Внутреннее спокойствие, невозмутимость, которыми главный врач встречал любые жизненные и профессиональные испытания, уже тогда изумляли сослуживцев.
«Я ни разу не видел его гневным, вспылившим или просто раздраженным,пишет в своих «Очерках» Л. В. Ошанин. — Он всегда говорил спокойно, негромко, неторопливым глуховатым голосом, никогда его не повышая. Это не значит, что он был равнодушен, многое его возмущало, но он никогда не выходил из себя, а свое негодование выражал тем же спокойным голосом».
Но даже привыкший к невозмутимости главного врача Ошанин однажды был поражен душевной дисциплиной, которую Валентин Феликсович проявил перед лицом смертельной опасности. В одну из таких ночей, когда на темных улицах города шла уже ставшая привычной перестрелка, в больницу доставили жертву автомобильной катастрофы, мужчину высокого роста и могучего сложения. Это был латыш Цирулис или Цируль, начальник городской милиции. Его привезли с довольно тяжелым переломом бедра. Рентгеновского аппарата в больнице не было, но Войно-Ясенецкий так точно совместил обломки кости, что нога срослась очень хорошо, без укорочения. Цируль был в восторге от своего доктора и хотел как‑то отблагодарить его.

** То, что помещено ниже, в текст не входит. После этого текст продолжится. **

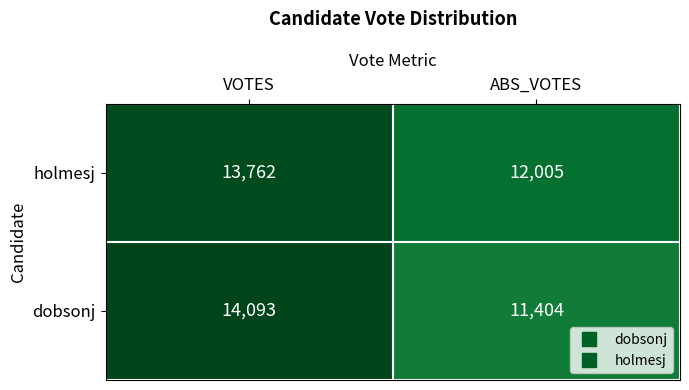

Which series has the largest total across all categories?

holmesj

Однако ему дали понять, что о гонораре не может быть и речи. Тогда Цируль явился на квартиру Войно-Ясенецкого и на своем немыслимом русском языке произнес примерно следующее: «Ви часто ходит к больной. Опасно. Если нападать. Вот оружие для защита себе». С этими словами он выложил на стол браунинг с двумя обоймами и до полусотни патронов.

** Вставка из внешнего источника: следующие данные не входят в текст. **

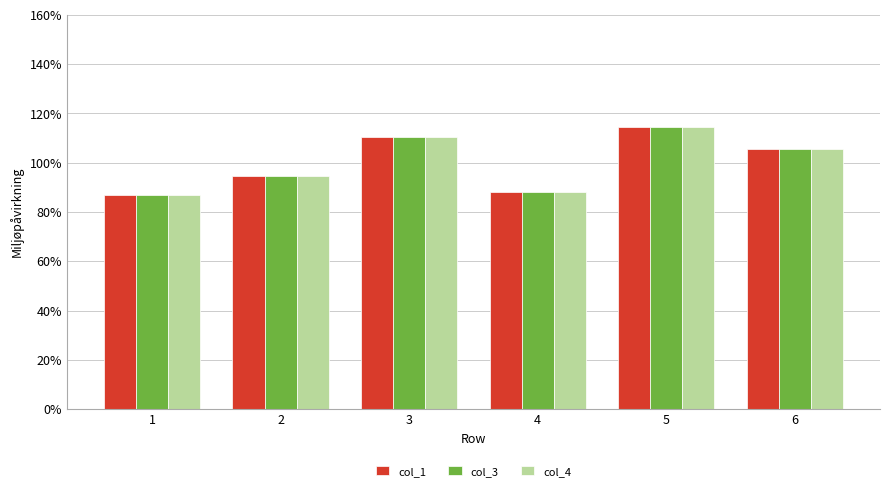

At which label is col_1 closest to 100?

2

Врач принял браунинг и спрятал его в ящик письменного стола. Однако вскоре пришлось искать для револьвера новое место: старший сын обнаружил оружие и был не прочь поиграть с занятной игрушкой. Валентин Феликсович в один прекрасный день принес весь свой «арсенал» в дежурную комнату больницы. Он попросил доктора Ошанина, который недавно вернулся с фронта и, по его словам, имел там личное оружие и даже упражнялся в стрельбе, осмотреть, заряжен ли браунинг. И тут, вспоминает Ошанин, произошло вот что:
«Войно сидел напротив меня, шага за полтора. Сразу позади его затылкa была толстая стена из жженого кирпича, старой прочной кладки. Я несколько раз до отказа вытянул затвор и потряс браунинг казенной частью вниз. Патрона не было. Не знаю, почему я не проверил пальцем, нет ли в стволе коварного седьмого патрона. «Ну вот, браунинг пуст, можете убедиться...» Я поднял ствол браунинга примерно на пять-шесть сантиметров выше головы Войно — и нажал на спуск. Бац... Пуля рикошетировала от стены, с визгом пролетела мимо затылка Войно и моего лба, ударилась в противоположную стену и упала там. Я был ни жив ни мертв. Войно сидел совершенно невозмутимо. Прошло несколько секунд полного молчания. Затем Войно спокойно сгреб обратно браунинг, обойму и патроны и встал. Перед уходом, не в порядке упрека, а лишь в порядке назидательного констатирования факта изрек: «Зачем вы говорите, что знаете это оружие; никогда не следует говорить, что вы знаете, если вы что‑нибудь знаете понаслышке». И отбыл».